_EXERCISE DETAILS_.
Please restate each entry word for word.

_INFORMATION_.
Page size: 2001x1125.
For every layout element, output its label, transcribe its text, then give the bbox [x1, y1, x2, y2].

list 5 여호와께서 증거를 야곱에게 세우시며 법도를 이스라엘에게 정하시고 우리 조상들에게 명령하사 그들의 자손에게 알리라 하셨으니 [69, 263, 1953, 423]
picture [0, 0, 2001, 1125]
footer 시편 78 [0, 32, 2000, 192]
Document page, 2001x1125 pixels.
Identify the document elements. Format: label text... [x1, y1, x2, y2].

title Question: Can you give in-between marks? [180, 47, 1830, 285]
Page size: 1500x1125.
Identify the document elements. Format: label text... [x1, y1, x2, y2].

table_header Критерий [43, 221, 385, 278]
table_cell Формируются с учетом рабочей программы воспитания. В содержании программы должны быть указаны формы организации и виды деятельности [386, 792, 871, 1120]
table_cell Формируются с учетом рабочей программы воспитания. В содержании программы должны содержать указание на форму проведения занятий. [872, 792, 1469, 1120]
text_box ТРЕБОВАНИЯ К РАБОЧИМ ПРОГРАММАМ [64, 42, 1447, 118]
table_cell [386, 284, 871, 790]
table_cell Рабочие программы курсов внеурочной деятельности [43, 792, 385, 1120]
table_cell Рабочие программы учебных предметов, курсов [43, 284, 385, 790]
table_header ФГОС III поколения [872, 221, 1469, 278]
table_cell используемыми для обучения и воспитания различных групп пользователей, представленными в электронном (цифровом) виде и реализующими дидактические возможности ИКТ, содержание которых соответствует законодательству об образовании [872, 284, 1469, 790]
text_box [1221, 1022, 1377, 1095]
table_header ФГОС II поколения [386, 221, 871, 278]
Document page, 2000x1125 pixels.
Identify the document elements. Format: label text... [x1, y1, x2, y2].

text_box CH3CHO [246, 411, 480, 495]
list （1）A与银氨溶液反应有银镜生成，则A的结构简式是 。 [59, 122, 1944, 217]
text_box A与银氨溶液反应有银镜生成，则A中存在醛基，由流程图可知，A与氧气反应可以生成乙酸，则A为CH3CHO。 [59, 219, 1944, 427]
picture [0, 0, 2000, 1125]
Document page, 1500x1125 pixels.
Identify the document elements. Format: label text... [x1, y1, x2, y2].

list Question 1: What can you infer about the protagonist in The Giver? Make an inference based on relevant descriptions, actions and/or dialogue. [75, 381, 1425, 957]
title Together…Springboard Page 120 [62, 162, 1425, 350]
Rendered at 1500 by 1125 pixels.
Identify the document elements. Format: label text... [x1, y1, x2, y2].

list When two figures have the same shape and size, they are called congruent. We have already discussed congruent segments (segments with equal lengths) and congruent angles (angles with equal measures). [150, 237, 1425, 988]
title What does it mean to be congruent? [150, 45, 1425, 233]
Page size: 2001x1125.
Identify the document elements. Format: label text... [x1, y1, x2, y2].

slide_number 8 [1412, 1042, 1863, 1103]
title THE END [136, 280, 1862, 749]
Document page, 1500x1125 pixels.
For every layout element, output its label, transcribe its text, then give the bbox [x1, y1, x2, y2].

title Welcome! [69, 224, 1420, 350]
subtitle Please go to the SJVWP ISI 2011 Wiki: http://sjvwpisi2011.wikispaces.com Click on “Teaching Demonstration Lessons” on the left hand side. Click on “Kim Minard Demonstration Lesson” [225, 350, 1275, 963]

_RESULT OF THIS TASK_.
Page size: 2001x1125.
For every layout element, output its label, transcribe its text, then give the bbox [x1, y1, x2, y2].

list 5 여호와께서 증거를 야곱에게 세우시며 법도를 이스라엘에게 정하시고 우리 조상들에게 명령하사 그들의 자손에게 알리라 하셨으니 [69, 263, 1953, 423]
picture [0, 0, 2001, 1125]
footer 시편 78 [0, 32, 2000, 192]
Document page, 2001x1125 pixels.
Identify the document elements. Format: label text... [x1, y1, x2, y2].

title Question: Can you give in-between marks? [180, 47, 1830, 285]
Page size: 1500x1125.
Identify the document elements. Format: label text... [x1, y1, x2, y2].

table_header Критерий [43, 221, 385, 278]
table_cell Формируются с учетом рабочей программы воспитания. В содержании программы должны быть указаны формы организации и виды деятельности [386, 792, 871, 1120]
table_cell Формируются с учетом рабочей программы воспитания. В содержании программы должны содержать указание на форму проведения занятий. [872, 792, 1469, 1120]
text_box ТРЕБОВАНИЯ К РАБОЧИМ ПРОГРАММАМ [64, 42, 1447, 118]
table_cell [386, 284, 871, 790]
table_cell Рабочие программы курсов внеурочной деятельности [43, 792, 385, 1120]
table_cell Рабочие программы учебных предметов, курсов [43, 284, 385, 790]
table_header ФГОС III поколения [872, 221, 1469, 278]
table_cell используемыми для обучения и воспитания различных групп пользователей, представленными в электронном (цифровом) виде и реализующими дидактические возможности ИКТ, содержание которых соответствует законодательству об образовании [872, 284, 1469, 790]
text_box [1221, 1022, 1377, 1095]
table_header ФГОС II поколения [386, 221, 871, 278]
Document page, 2000x1125 pixels.
Identify the document elements. Format: label text... [x1, y1, x2, y2].

text_box CH3CHO [246, 411, 480, 495]
list （1）A与银氨溶液反应有银镜生成，则A的结构简式是 。 [59, 122, 1944, 217]
text_box A与银氨溶液反应有银镜生成，则A中存在醛基，由流程图可知，A与氧气反应可以生成乙酸，则A为CH3CHO。 [59, 219, 1944, 427]
picture [0, 0, 2000, 1125]
Document page, 1500x1125 pixels.
Identify the document elements. Format: label text... [x1, y1, x2, y2].

list Question 1: What can you infer about the protagonist in The Giver? Make an inference based on relevant descriptions, actions and/or dialogue. [75, 381, 1425, 957]
title Together…Springboard Page 120 [62, 162, 1425, 350]
Rendered at 1500 by 1125 pixels.
Identify the document elements. Format: label text... [x1, y1, x2, y2].

list When two figures have the same shape and size, they are called congruent. We have already discussed congruent segments (segments with equal lengths) and congruent angles (angles with equal measures). [150, 237, 1425, 988]
title What does it mean to be congruent? [150, 45, 1425, 233]
Page size: 2001x1125.
Identify the document elements. Format: label text... [x1, y1, x2, y2].

slide_number 8 [1412, 1042, 1863, 1103]
title THE END [136, 280, 1862, 749]
Document page, 1500x1125 pixels.
For every layout element, output its label, transcribe its text, then give the bbox [x1, y1, x2, y2].

title Welcome! [69, 224, 1420, 350]
subtitle Please go to the SJVWP ISI 2011 Wiki: http://sjvwpisi2011.wikispaces.com Click on “Teaching Demonstration Lessons” on the left hand side. Click on “Kim Minard Demonstration Lesson” [225, 350, 1275, 963]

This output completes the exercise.